By combining the results of these checks, a single bit error can be precisely located within the block [00:11:37]. For instance, if errors are detected in the odd columns and the right half, the error must be in the last column [00:10:35].

The “No Error” Condition and Extended Hamming Codes

Originally, four parity checks yield 16 possible outcomes, which could pinpoint 1 of 16 positions. However, a 17th outcome is needed to indicate “no error” [00:14:17].

A simple solution is to discard position 0, making it a 15-bit block where 11 bits carry the message and 4 are for redundancy. If all four parity checks show even parities, it unambiguously means no error [00:14:33]. This is known as a 15-11 Hamming code [00:14:53].

An extended Hamming code utilizes position 0 as an additional parity bit for the entire block [00:15:08]. This allows for the detection of two-bit errors, even if they cannot be corrected [00:15:11]. If a single bit error occurs, the overall block parity becomes odd (detected by bit 0), and the four error-correcting checks will also indicate an error. If two errors occur, the overall block parity might revert to even, but the four error-correcting checks would still show anomalies, signaling that at least two errors happened [00:15:34].

Implementation Overview

When implementing a Hamming code:

  1. Sender: Divides the message into chunks (e.g., 11-bit chunks for a 16-bit block) [00:16:29].
  2. Sender: Places message bits into all positions not reserved for error correction (i.e., not powers of 2, plus position 0 for extended codes) [00:16:54].
  3. Sender: Calculates and sets the parity bits (at positions 1, 2, 4, 8) for their respective subsets to ensure even parity [00:17:05].
  4. Sender: For an extended Hamming code, calculates and sets the parity bit at position 0 to ensure the overall block has even parity [00:17:31].
  5. Receiver: Checks the parity of the same subsets of bits that the sender used to set the parity bits (at positions 1, 2, 4, 8) [00:18:21].
  6. Receiver: The combination of results from these checks (which ones are odd/even) precisely indicates the position of a single bit error, if any [00:18:38].
  7. Receiver: Checks the overall parity of the block (using bit 0). If it’s even but other parity checks indicate an error, it suggests multiple errors [00:18:51].
  8. Receiver: Corrects the identified bit by flipping it [00:19:01].
  9. Receiver: Extracts the original message bits, excluding the redundancy bits [00:19:05].

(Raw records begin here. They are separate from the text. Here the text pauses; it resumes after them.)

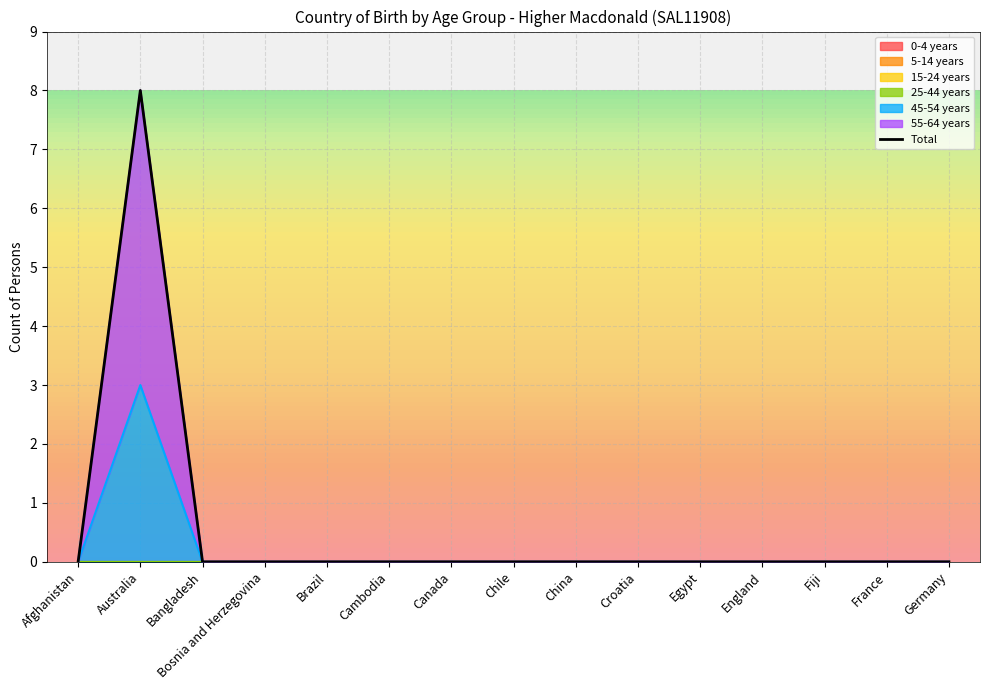

Which category has the lowest value across all series?

Afghanistan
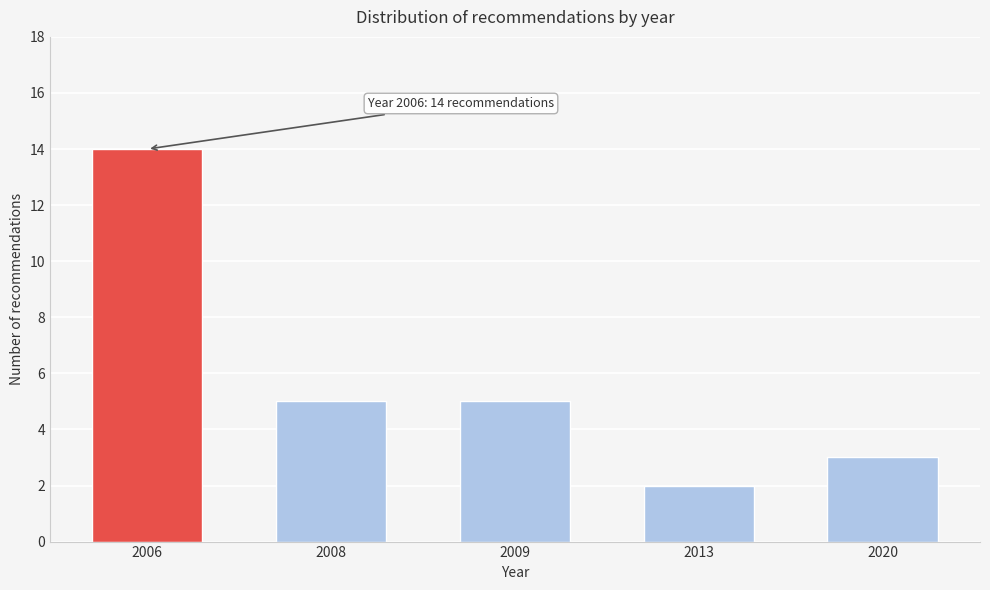

Reading left to right, transcribe all the data shown in this chart.

2006=14	2008=5	2009=5	2013=2	2020=3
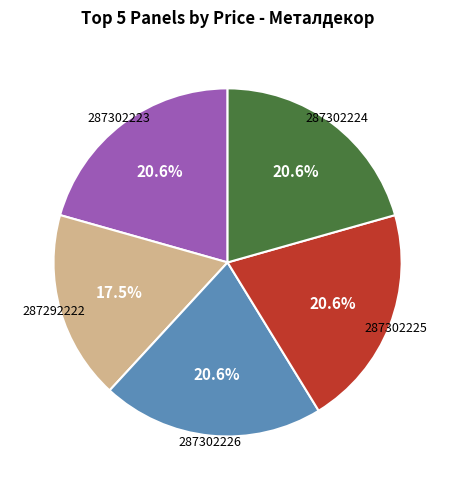

Is there any slice that represents more than half of the pie?

No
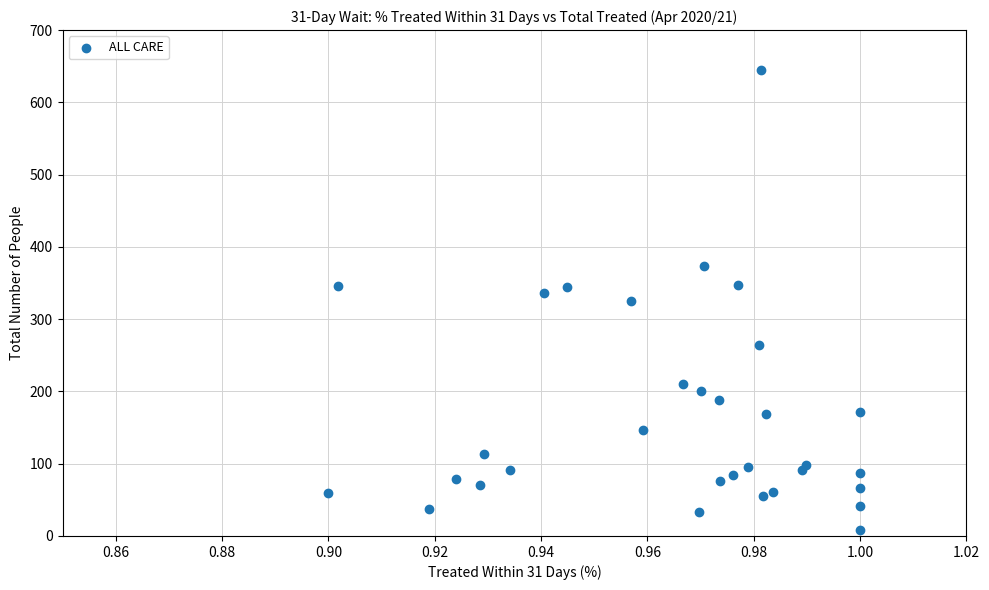

What is the range of Y values (max minus min)?

637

The elegance of this algorithm allows for the core logic to be condensed into a single operation, making it efficient for machines to implement [00:19:21]. The systematic scaling of Hamming codes means that for a block of 256 bits, only eight yes/no questions (corresponding to eight parity bits) are needed to binary search for and pinpoint an error location [00:13:02].